In the copy you make, keep each entry exactly as it is and leave out all images.

[Opening Entries shown section]

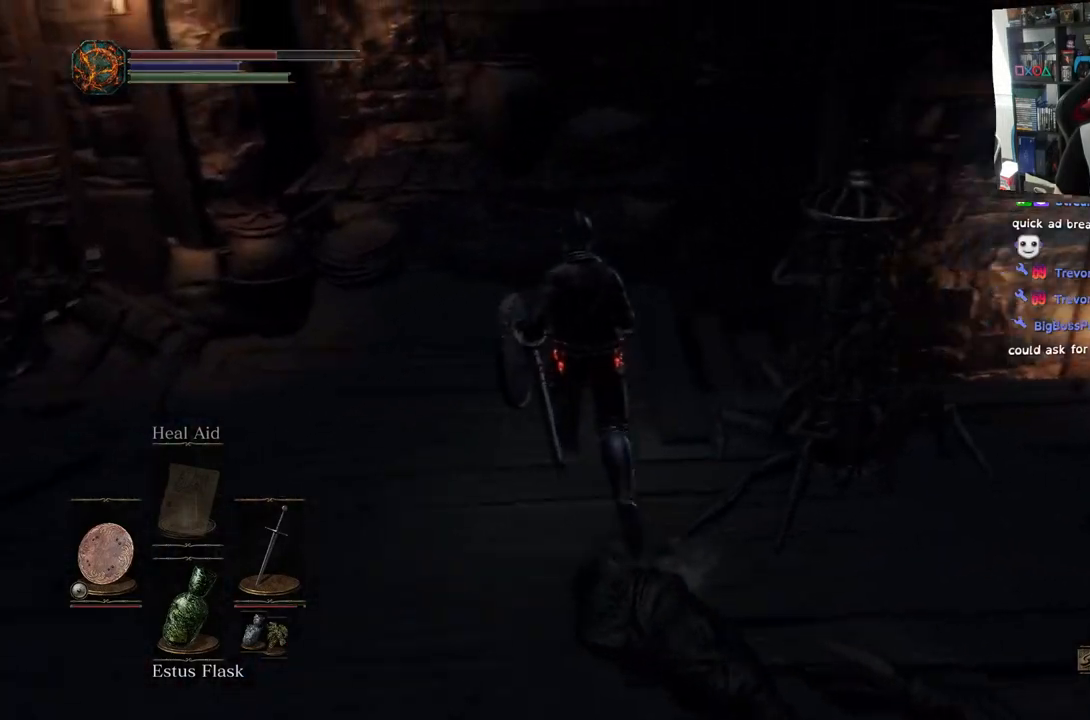
{"buttons": [], "left_stick": "up", "right_stick": "right", "events": []}
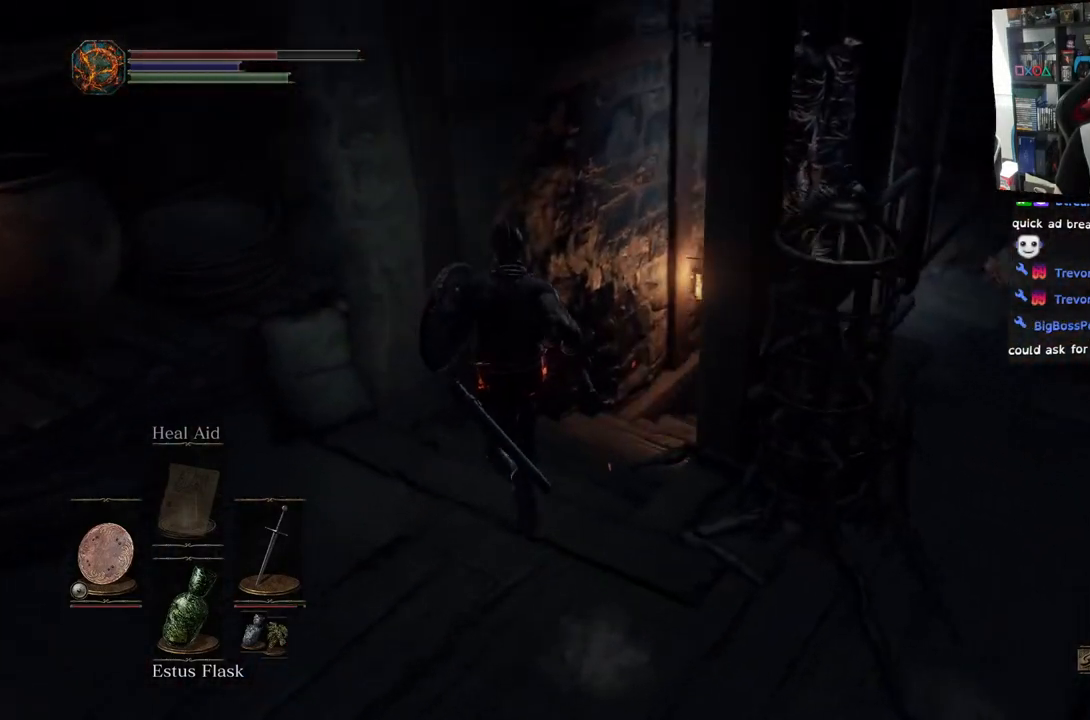
{"buttons": [], "left_stick": "up", "right_stick": "right", "events": []}
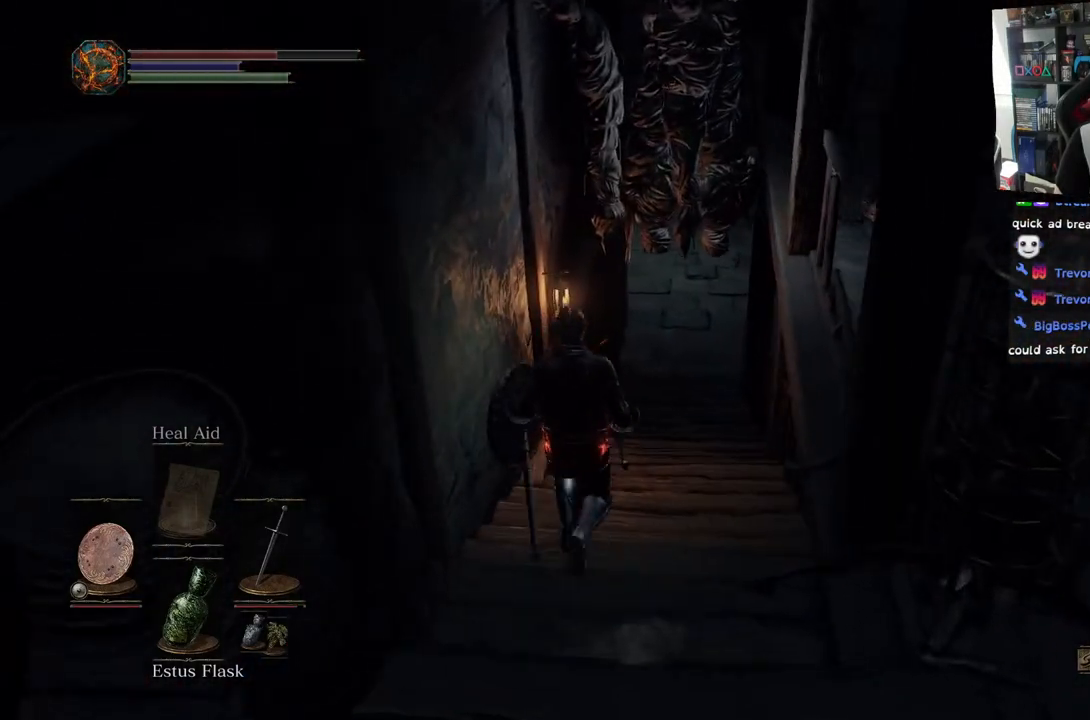
{"buttons": [], "left_stick": "up", "right_stick": "center", "events": [[350, "right_stick", "down-right"], [500, "right_stick", "center"]]}
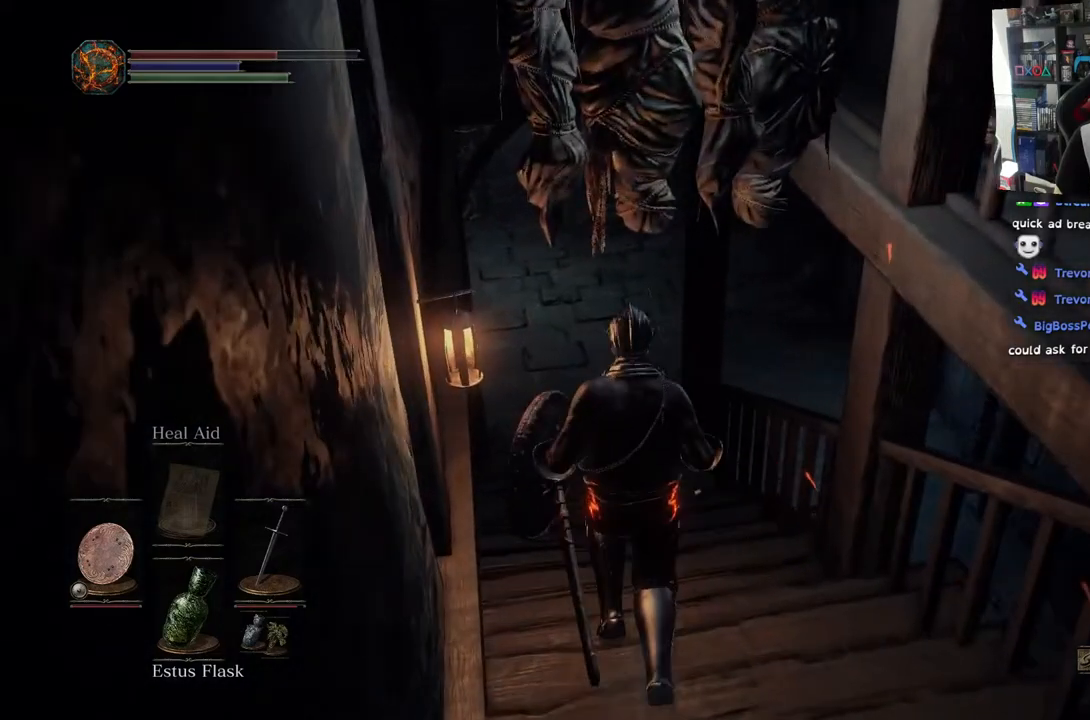
{"buttons": [], "left_stick": "up", "right_stick": "center", "events": [[200, "right_stick", "up"], [383, "right_stick", "center"]]}
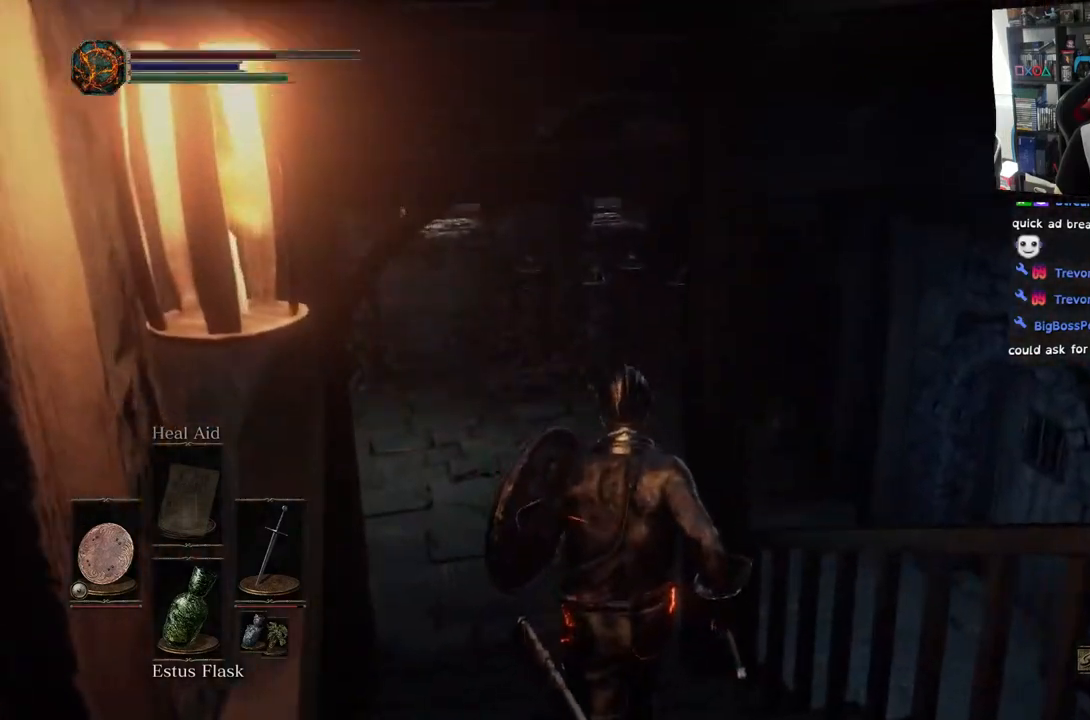
{"buttons": [], "left_stick": "up", "right_stick": "center", "events": []}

[Closing Entries shown section]

_Response area_:
{"buttons": [], "left_stick": "up", "right_stick": "right", "events": []}
{"buttons": [], "left_stick": "up", "right_stick": "right", "events": []}
{"buttons": [], "left_stick": "up", "right_stick": "center", "events": [[350, "right_stick", "down-right"], [500, "right_stick", "center"]]}
{"buttons": [], "left_stick": "up", "right_stick": "center", "events": [[200, "right_stick", "up"], [383, "right_stick", "center"]]}
{"buttons": [], "left_stick": "up", "right_stick": "center", "events": []}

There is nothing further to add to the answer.